TASK DESCRIPTION: Leave the pictures out while you restate every entry below word for word.

GIVEN DATA:
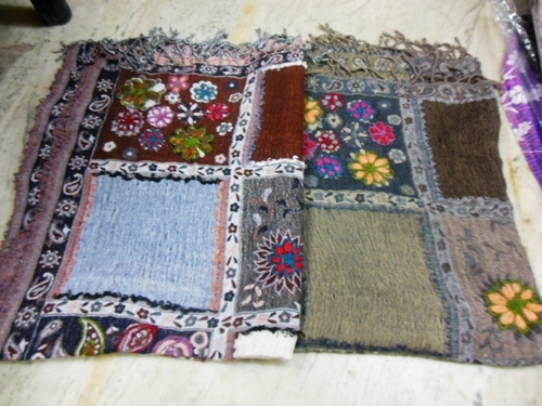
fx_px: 391
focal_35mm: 25
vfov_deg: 54.9
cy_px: 203
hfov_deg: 69.4
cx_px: 271
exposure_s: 1/6
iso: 400
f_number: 3.2
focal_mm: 4.5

EXERCISE ANSWER:
fx_px: 391
focal_35mm: 25
vfov_deg: 54.9
cy_px: 203
hfov_deg: 69.4
cx_px: 271
exposure_s: 1/6
iso: 400
f_number: 3.2
focal_mm: 4.5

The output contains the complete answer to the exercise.